Our estimates peg SpiceJet's net profit for the September 2010 quarter at around 65 crore, which will boost its trailing 12-month profits to 256 crore. Its current market capitalisation is just 12 times this, which appears highly attractive, considering the bright prospects ahead.

MERCATOR LINES
Mercator Lines is another such company expected to report a significantly better performance in the September 2010 quarter on the back of a turnaround in tanker freight rates. The tanker freight market has gained from a pickup in global oil demand and is nearly twice that of the year-ago period.
As a result, we expect the company to report a consolidated net profit of 40 crore in the September 2010 quarter, compared to a net loss of 1.9 crore a year earlier. The scrip is currently trading at a price-to-earnings multiple (P/E) of 18.4. However, post-September quarter results, the P/E would fall to 11.4, giving it reasonable scope to gain.

SICAL LOGISTICS
The increased economic activity and higher port and rail container operations in the past few quarters have benefited the logistics industry. Sical Logistics had already shown a sharply improved performance in the June 2010 quarter against the year-ago period. The company is expected to continue with the same momentum in the September 2010 quarter as well. We expect it to convert its last September quarter loss of 37 crore to a net profit of around 7 crore in the current quarter. This will value the company at 11.3 times its annual earnings, which is attractive for long-term investors.

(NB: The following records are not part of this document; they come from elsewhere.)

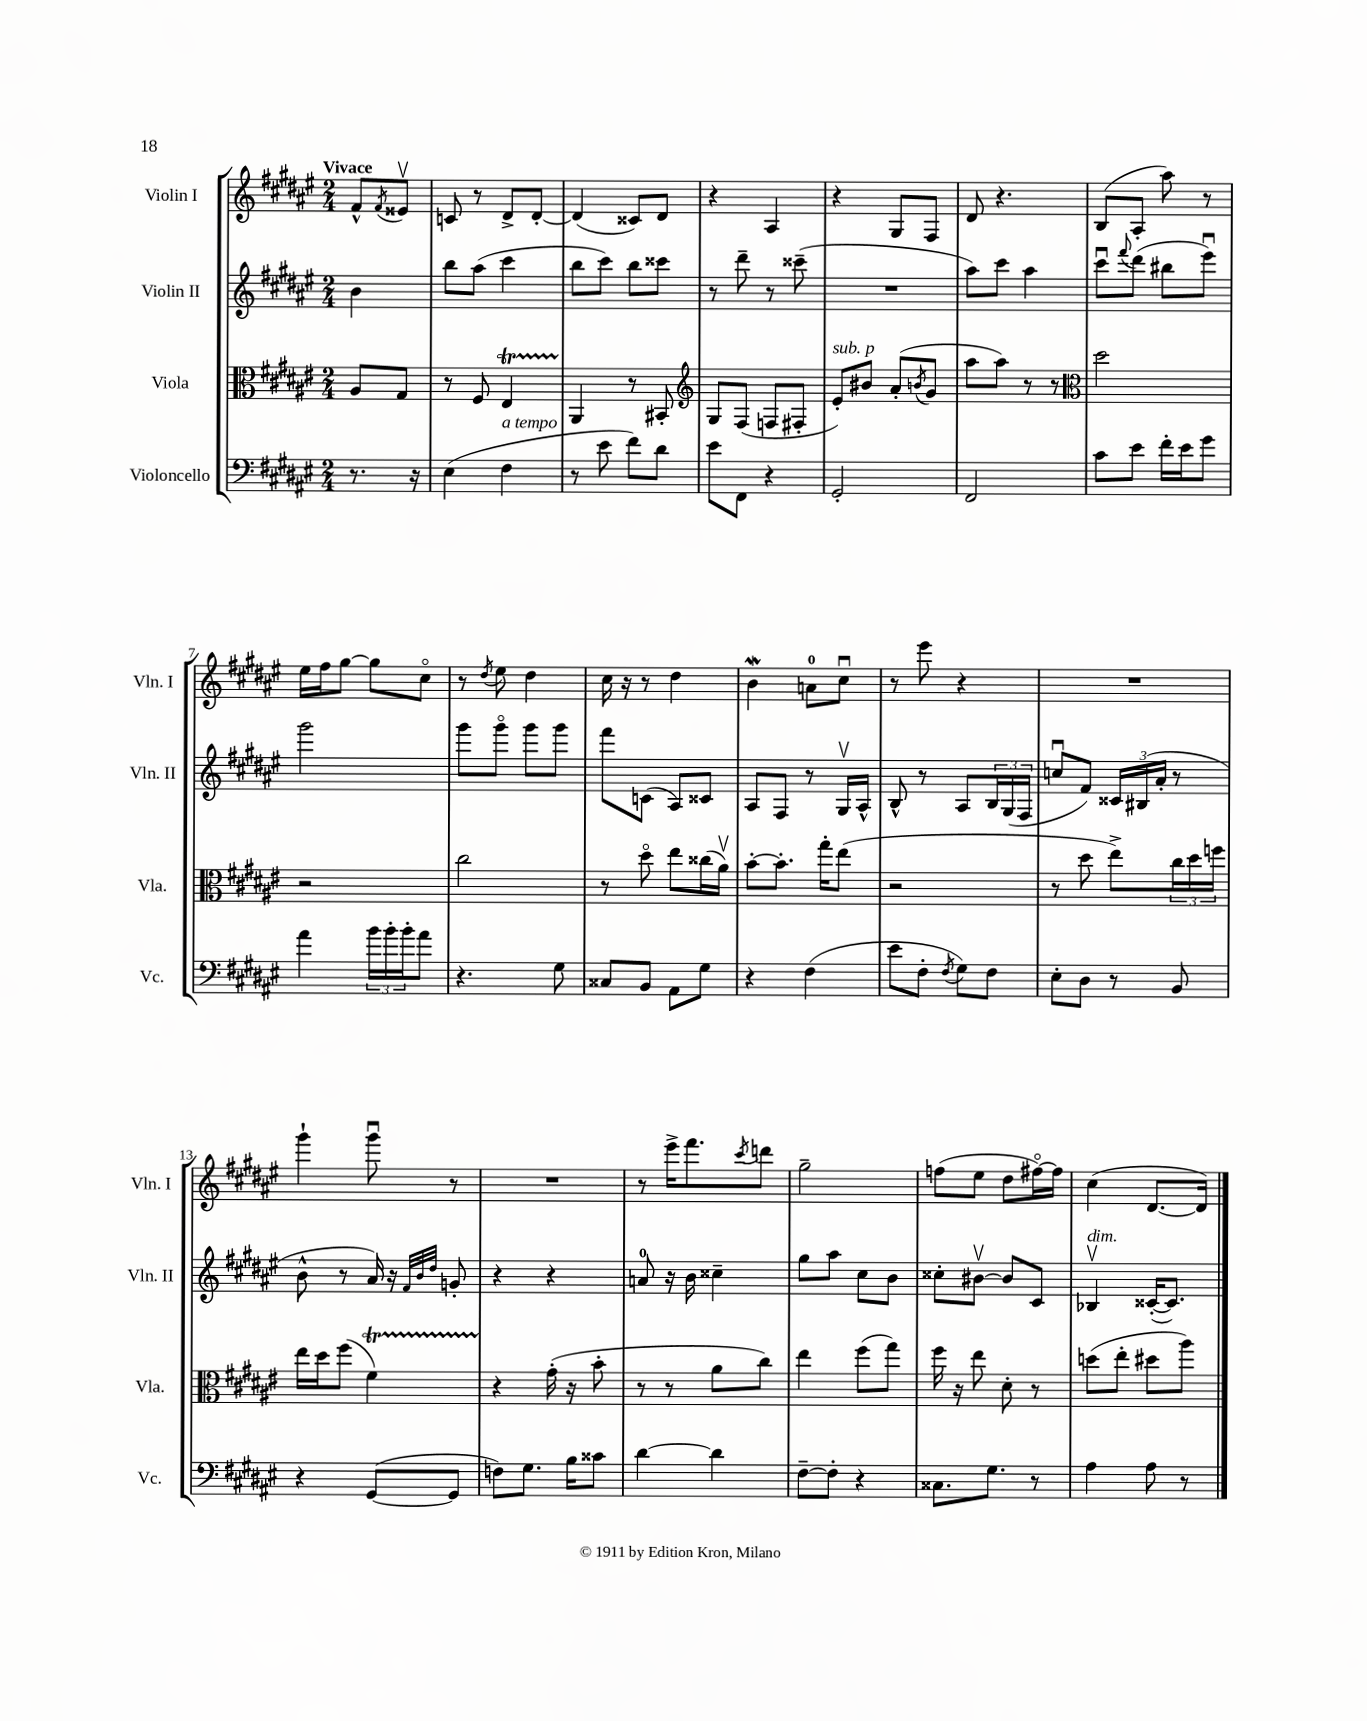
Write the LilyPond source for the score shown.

<<
\new StaffGroup <<
\new Staff = "s0" \with { instrumentName = "Violin I" shortInstrumentName = "Vln. I" } {
    \clef treble \key fis \major \numericTimeSignature \time 2/4 \partial 4 \tempo "Vivace"
    fis'8-^ \acciaccatura { fis'8 } eisis'8\upbow |
    c'8 r8 dis'8-> dis'8~-. |
    dis'4( cisis'8) dis'8 |
    r4 ais4 |
    r4 gis8 fis8 |
    dis'8 r4. |
    b8( ais8-. ais''8) r8 |
    eis''16 fis''16 gis''8~ gis''8 cis''8\flageolet |
    r8 \acciaccatura { dis''8 } eis''8 dis''4 |
    cis''16 r16 r8 dis''4 |
    b'4\mordent a'8-0 cis''8\downbow |
    r8 eis'''8 r4 |
    R2 |
    gis'''4-! gis'''8\downbow r8 |
    R2 |
    r8 eis'''16-> fis'''8. \acciaccatura { cis'''8 } d'''8 |
    gis''2-- |
    f''8( eis''8 dis''8 fis''16~\flageolet) fis''16 |
    cis''4( dis'8.~ dis'16) \bar "|." |
}
\new Staff = "s1" \with { instrumentName = "Violin II" shortInstrumentName = "Vln. II" } {
    \clef treble \key fis \major \numericTimeSignature \time 2/4 \partial 4
    b'4 |
    b''8 ais''8( cis'''4 |
    b''8 cis'''8) b''8 cisis'''8 |
    r8 dis'''8-- r8 cisis'''8--( |
    R2 |
    ais''8) cis'''8 ais''4 |
    cis'''8\downbow \appoggiatura { fis'''8 } dis'''8( bis''8 eis'''8\downbow) |
    gis'''2 |
    gis'''8 gis'''8\flageolet gis'''8 gis'''8 |
    fis'''8 c'8( ais8) cisis'8 |
    ais8 fis8 r8 gis16\upbow ais16-^ |
    b8-^ r8 ais8 \tuplet 3/2 { b16 gis16( fis16 } |
    c''8\downbow fis'8) \tuplet 3/2 { cisis'16 bis16( ais'16-. } r8 |
    b'8-^ r8 ais'16) r16 \grace { fis'32 b'32 dis''32 } g'8-. |
    r4 r4 |
    a'8-0 r16 b'16 cisis''4-- |
    gis''8 ais''8 cis''8 b'8 |
    cisis''8-. bis'8~\upbow bis'8 cis'8 |
    bes4\upbow^\markup { \italic "dim." } cisis'16~-.( cisis'8.) \bar "|." |
}
\new Staff = "s2" \with { instrumentName = "Viola" shortInstrumentName = "Vla." } {
    \clef alto \key fis \major \numericTimeSignature \time 2/4 \partial 4
    ais8 gis8 |
    r8 fis8 eis4\startTrillSpan |
    ais,4\stopTrillSpan r8 bis,8-. |
    \clef treble gis8 fis8( f8 fis8-. |
    eis'8-.^\markup { \italic "sub. p" }) bis'8 ais'8-.( \acciaccatura { b'8 } gis'8 |
    ais''8 ais''8) r8 r8 |
    \clef alto dis''2 |
    r2 |
    cis''2 |
    r8 dis''8\flageolet eis''8 cisis''16( ais'16\upbow) |
    b'8~-. b'8.-. gis''16-. eis''8( |
    r2 |
    r8 dis''8 eis''8->) \tuplet 3/2 { cis''16 dis''16 f''16 } |
    eis''16 dis''16 fis''8( fis'4\startTrillSpan) |
    r4\stopTrillSpan gis'16-.( r16 b'8-. |
    r8 r8 ais'8 cis''8) |
    eis''4 fis''8( gis''8) |
    fis''16 r16 eis''8 dis'8-. r8 |
    d''8( eis''8-. dis''8 ais''8) \bar "|." |
}
\new Staff = "s3" \with { instrumentName = "Violoncello" shortInstrumentName = "Vc." } {
    \clef bass \key fis \major \numericTimeSignature \time 2/4 \partial 4
    r8. r16 |
    eis4( fis4^\markup { \italic "a tempo" } |
    r8 eis'8 fis'8) dis'8 |
    eis'8 fis,8 r4 |
    gis,2-. |
    fis,2 |
    cis'8 eis'8 fis'16-. eis'16 gis'8 |
    ais'4 \tuplet 3/2 { b'16 b'16-. b'16-. } ais'8 |
    r4. gis8 |
    cisis8 b,8 ais,8 gis8 |
    r4 fis4( |
    eis'8 fis8-. \acciaccatura { fis8 } gis8) fis8 |
    eis8-. dis8 r8 b,8 |
    r4 gis,8~( gis,8 |
    f8) gis8. b16 cisis'8 |
    dis'4~ dis'4 |
    fis8~-- fis8-. r4 |
    cisis8. gis8. r8 |
    ais4 ais8 r8 \bar "|." |
}
>>
>>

KHAITAN CHEMICALS & FERTILISERS
The central India-based producer of single super phosphate Khaitan Chemicals and Fertilisers (KCFL) is also set to see a change of fortunes this quarter. The company had incurred a small net loss in the September 2009 quarter due to high raw material costs. However, things have improved since then. The company reported profits in the past three quarters and is now benefiting from the government's nutrient-based subsidy scheme, which was made applicable to SSP from May 2010.
We expect the company to report net profit of around 6.2 crore for the September 2010 quarter. Considering its current market capitalisation, these profits will bring down its valuation to just 5.8 times.

INDIAN METALS & FERRO ALLOYS
India’s largest fully-integrated producer of ferrochrome, Indian Metals & Ferro Alloys is also set to witness a boost in the September 2010 quarter profit. During the similar period of the past year, the company was suffering from lower sales and high input costs, eroding its operating profit margins and incurring a net loss.
The scene is totally different now. The company is increasing its capacity utilisation as volumes are growing, while the international ferrochrome prices have improved. Its acquisition of Utkal Manufacturing's 40,000-tonne capacity in FY10 is adding to revenues. Our estimates for the company's September 2010 quarter are quite bullish with a net profit target of 60 crore. This will take the trailing 12-month profits to 165 crore and bring down its valuation to just 11.6 times.
The company is also expanding its ferrochrome production capacity by another 40,000 tonnes and increasing its power generation capacity by 30 mw, which are expected to start operation from October and November 2010, respectively.
There are several other similar companies like SPML Infrastructure, Honda Siel Power Products, Ugar Sugar Works, Nitin Spinners, KIC Metaliks and Automobile Corporate of Goa, which had posted losses in the September 2009 quarter that are likely to transform into profits this September. Investors need to do detailed analysis of their future prospects and valuations before investing.